One day after the 2007 hurricane predictions were released, a local expert weighed in on the number of predicted storms.
Tuesday, The National Oceanic and Atmospheric Administration announced it anticipates an active hurricane season.
Experts predict 13 to 17 named storms, seven to 10 of which could become hurricanes, and three to five could be major.
But are the predictions too high? One expert says no.
"I think they're pretty much right on the money," Texas A&M University Meteorology Professor John Nielsen-Gammon said. "Hurricanes will be favored to form in the Gulf of Mexico or Caribbean and once you get a hurricane in the Gulf of Mexico there's no place for it to go, but make landfall somewhere."

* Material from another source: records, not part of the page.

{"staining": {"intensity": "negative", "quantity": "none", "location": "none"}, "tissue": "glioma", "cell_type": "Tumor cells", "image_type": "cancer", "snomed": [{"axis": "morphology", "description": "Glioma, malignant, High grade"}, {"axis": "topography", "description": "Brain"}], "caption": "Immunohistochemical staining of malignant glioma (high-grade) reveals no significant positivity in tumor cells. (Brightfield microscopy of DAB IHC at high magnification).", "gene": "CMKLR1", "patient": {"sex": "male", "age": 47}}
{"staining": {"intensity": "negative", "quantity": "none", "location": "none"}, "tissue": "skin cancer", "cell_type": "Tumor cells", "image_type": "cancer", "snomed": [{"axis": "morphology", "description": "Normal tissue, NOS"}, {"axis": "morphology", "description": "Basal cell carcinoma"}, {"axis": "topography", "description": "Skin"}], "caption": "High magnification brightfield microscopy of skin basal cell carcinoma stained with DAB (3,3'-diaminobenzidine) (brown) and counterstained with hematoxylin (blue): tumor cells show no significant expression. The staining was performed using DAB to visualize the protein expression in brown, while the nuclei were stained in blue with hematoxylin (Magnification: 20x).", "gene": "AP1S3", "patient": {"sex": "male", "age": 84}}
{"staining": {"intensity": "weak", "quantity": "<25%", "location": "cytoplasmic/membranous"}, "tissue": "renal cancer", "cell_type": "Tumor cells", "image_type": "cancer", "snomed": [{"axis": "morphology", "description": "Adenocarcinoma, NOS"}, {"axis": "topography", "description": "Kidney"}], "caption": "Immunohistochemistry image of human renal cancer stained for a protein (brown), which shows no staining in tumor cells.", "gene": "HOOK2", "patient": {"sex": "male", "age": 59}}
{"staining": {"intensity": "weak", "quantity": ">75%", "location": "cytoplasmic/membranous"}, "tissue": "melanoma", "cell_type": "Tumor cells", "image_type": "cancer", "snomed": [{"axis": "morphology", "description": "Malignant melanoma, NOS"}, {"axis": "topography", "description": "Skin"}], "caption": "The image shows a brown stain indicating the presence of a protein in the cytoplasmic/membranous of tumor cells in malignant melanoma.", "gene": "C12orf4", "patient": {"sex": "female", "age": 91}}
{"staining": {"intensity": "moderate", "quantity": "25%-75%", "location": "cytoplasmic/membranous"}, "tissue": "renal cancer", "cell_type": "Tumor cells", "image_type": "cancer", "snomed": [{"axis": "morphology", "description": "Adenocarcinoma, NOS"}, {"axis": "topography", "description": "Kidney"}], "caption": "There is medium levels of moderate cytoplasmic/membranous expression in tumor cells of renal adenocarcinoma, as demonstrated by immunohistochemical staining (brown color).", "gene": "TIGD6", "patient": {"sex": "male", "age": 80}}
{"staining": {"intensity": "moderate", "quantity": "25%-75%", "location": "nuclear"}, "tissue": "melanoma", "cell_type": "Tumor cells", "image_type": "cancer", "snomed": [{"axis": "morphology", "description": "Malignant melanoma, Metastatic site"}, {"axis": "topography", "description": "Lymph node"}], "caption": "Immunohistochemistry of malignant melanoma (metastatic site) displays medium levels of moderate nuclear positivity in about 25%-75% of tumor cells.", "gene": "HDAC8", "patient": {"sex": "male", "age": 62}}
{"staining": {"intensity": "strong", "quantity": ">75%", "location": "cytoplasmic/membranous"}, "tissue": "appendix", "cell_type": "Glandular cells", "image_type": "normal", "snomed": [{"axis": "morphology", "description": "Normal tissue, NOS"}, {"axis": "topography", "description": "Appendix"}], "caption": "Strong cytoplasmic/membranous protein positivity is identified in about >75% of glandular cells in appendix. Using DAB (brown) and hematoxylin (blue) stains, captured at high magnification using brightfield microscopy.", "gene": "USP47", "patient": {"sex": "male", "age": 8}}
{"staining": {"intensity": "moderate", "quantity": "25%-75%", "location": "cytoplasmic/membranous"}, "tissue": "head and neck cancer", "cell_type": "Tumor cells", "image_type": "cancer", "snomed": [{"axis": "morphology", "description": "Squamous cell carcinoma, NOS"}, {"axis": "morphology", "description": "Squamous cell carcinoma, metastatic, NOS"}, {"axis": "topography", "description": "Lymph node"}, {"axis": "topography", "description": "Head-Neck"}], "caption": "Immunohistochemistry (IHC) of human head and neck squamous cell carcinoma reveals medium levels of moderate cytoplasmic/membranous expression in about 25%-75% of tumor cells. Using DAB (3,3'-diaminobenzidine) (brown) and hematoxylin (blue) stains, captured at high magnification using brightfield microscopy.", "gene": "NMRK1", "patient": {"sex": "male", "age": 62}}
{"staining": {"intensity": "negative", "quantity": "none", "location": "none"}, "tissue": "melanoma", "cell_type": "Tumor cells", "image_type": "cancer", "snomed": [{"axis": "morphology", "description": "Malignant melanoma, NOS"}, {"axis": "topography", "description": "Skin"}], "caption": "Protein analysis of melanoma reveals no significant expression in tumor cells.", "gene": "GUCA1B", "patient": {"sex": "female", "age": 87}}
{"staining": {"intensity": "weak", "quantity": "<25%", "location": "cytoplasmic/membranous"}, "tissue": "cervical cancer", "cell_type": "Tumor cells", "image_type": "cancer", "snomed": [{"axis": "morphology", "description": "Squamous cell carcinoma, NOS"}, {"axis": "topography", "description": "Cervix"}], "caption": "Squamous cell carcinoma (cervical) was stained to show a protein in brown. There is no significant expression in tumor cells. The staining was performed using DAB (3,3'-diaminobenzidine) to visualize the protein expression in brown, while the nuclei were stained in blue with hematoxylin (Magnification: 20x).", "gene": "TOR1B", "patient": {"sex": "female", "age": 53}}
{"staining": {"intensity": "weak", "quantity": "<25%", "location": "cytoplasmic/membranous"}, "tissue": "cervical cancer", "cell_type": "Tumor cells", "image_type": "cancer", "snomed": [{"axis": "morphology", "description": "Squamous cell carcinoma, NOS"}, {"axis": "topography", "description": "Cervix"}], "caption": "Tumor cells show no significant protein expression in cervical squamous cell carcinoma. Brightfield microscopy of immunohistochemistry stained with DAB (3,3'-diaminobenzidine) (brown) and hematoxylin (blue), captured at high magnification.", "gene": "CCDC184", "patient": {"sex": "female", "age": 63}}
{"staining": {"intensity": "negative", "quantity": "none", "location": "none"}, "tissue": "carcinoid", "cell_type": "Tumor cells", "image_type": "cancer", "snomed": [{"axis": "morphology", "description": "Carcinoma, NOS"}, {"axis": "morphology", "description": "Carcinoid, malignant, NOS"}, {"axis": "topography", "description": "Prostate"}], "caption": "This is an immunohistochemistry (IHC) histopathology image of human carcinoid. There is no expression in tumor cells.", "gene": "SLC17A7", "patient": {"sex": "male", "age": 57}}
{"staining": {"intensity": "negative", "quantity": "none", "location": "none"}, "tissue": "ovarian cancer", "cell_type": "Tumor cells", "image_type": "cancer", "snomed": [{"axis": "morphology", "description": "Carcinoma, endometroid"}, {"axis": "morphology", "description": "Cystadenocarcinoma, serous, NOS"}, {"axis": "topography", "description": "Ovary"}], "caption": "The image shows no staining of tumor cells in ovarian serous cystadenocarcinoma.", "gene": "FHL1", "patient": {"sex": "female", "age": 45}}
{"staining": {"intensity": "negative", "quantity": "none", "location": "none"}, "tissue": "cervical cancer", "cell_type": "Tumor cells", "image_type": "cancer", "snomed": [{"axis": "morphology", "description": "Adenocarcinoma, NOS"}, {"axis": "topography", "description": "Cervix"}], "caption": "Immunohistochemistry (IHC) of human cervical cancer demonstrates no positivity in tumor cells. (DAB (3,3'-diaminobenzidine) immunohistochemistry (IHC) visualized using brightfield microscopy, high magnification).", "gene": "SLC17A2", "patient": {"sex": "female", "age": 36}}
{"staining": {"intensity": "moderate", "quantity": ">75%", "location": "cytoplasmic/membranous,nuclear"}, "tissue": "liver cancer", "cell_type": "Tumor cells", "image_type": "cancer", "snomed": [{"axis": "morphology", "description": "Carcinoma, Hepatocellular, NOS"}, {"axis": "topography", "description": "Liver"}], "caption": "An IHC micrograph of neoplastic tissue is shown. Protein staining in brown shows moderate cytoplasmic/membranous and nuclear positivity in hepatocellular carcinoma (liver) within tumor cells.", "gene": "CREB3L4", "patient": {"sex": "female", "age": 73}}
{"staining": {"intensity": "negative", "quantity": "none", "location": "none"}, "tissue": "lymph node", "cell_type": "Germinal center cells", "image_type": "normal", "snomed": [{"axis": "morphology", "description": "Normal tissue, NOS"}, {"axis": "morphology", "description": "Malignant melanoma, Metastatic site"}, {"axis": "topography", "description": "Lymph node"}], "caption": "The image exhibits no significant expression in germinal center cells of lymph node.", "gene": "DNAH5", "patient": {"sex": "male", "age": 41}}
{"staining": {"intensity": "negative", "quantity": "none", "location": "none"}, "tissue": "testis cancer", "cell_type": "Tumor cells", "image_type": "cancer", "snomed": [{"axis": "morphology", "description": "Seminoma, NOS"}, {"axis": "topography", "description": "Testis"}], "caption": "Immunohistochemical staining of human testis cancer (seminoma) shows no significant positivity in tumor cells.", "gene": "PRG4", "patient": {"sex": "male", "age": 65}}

Experts overpredicted last year, citing El Nino for a mild season.
No matter if this year's prediction is lower or higher than what is to come, experts say be ready for the worst.
"People are not going to be doing things differently or shouldn't be doing things differently based on whether it's supposed to be a normal year or active year," Nielsen-Gammon said. "They should make intelligent preparations no matter what the forecast is."
That could be the case, especially if 2007 is a repeat of 2005, the record year of 28 tropical storms and 15 hurricanes including Hurricane Katrina.
The 2007 hurricane season begins June 1 and ends November 30.